Nei primi minuti di gioco i padroni di casa portarono due pericoli alla porta ferrarese con un colpo di testa di Attilio «Pattinella» Frizzi, che fu parato dal portiere Giancarlo Catarsi, e con un altro di Antonio Corso che sfiorò la traversa. Dopo altri tentativi rossoblù, all’improvviso gli ospiti passarono in vantaggio al 22’ su azione di contropiede: «fuga» di Adelmo «Memo» Prenna sulla destra, traversone per lo svedese Nils Aake Sandell, che da posizione defilata batté con un colpo di testa Renato Gandolfi, un po’ esitante nell’uscita bassa. Dopo un tiro di poco fuori dell’uruguayano del Genoa Julio Cesar «el Pardo» Abbadie Gismero ed un contropiede della S.P.A.L. con tiro fuori dalla sinistra di Sandell, al 28’ Abbadie Gisemro, ricevuto il pallone sulla destra da una rimessa in gioco di Corso, lo centrò per l’accorrente Frizzi, che da distanza ravvicinatissima lo spedì di piede in rete, ristabilendo la parità, rimessa in pericolo sei minuti dopo da un tiro ad effetto di Beniamino «Bersagliere» Di Giacomo che sfiorò il palo della porta difesa da Gandolfi.

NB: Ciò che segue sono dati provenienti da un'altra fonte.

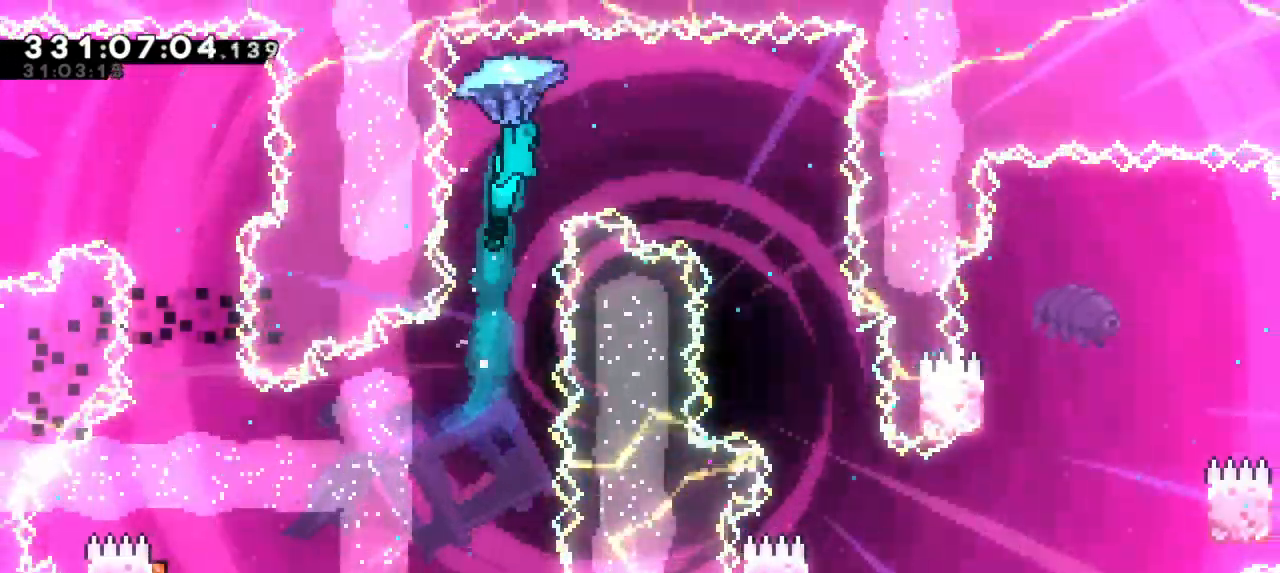
{"keys": ["grab"], "events": [[317, "right", "up"]]}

La ripresa, anch’essa povera di contenuti tecnici, risultò più emozionante per il pubblico: al 5’ Prenna, ben servito da un perfetto traversone dalla sinistra di Di Giacomo, calciò al volo altissimo da favorevolissima posizione; al 15’ un gran tiro del brasiliano Carlos Heidel Feresin «Dido» venne deviato sul fondo da un grande intervento di Gandolfi, imitato cinque minuti dopo dal suo omologo ferrarese Catarsi su un «bolide» di Giorgio «Roccia» Dalmonte II; a sette minuti dalla fine si arrivò alla «scena madre» dell’incontro, quando il centravanti genoano Corso, approfittando di un’incertezza del suo controllore Benito Boldi II in area di rigore, con una giravolta di destro «disegnò» con un diagonale una parabola imprendibile per Catarsi vanamente tuffatosi alla sua destra, che fermò a sei le partite casalinghe iniziali di campionato senza vittorie del Genoa (un record negativo che sarebbe sopravvissuto per oltre sessant’anni, visto che con il pareggio per 1-1 contro la Roma di domenica 26 novembre 2017 – due settimane prima di imporsi in casa per 1-0 sul Benevento – il Genoa sommò due pareggi e cinque sconfitte in casa nel primo scorcio di campionato), mandò in visibilio i tifosi nella soprastante Gradinata Nord ed iniziò a mettere le premesse di una salvezza dalla retrocessione in Serie B rocambolescamente ottenuta – grazie alla vittoria interna per 1-0 sul Napoli di domenica 16 giugno 1957 – all’ultima giornata con il sorpasso a spese della Triestina, quel giorno sconfitta in casa 0-1 dall’Atalanta.

TABELLINO

Genova, domenica 6 gennaio 1957, Stadio “Luigi Ferraris”, ore 14,30

Genoa-S.P.A.L. 2-1 [XIV giornata del Campionato di Serie A 1956/1957]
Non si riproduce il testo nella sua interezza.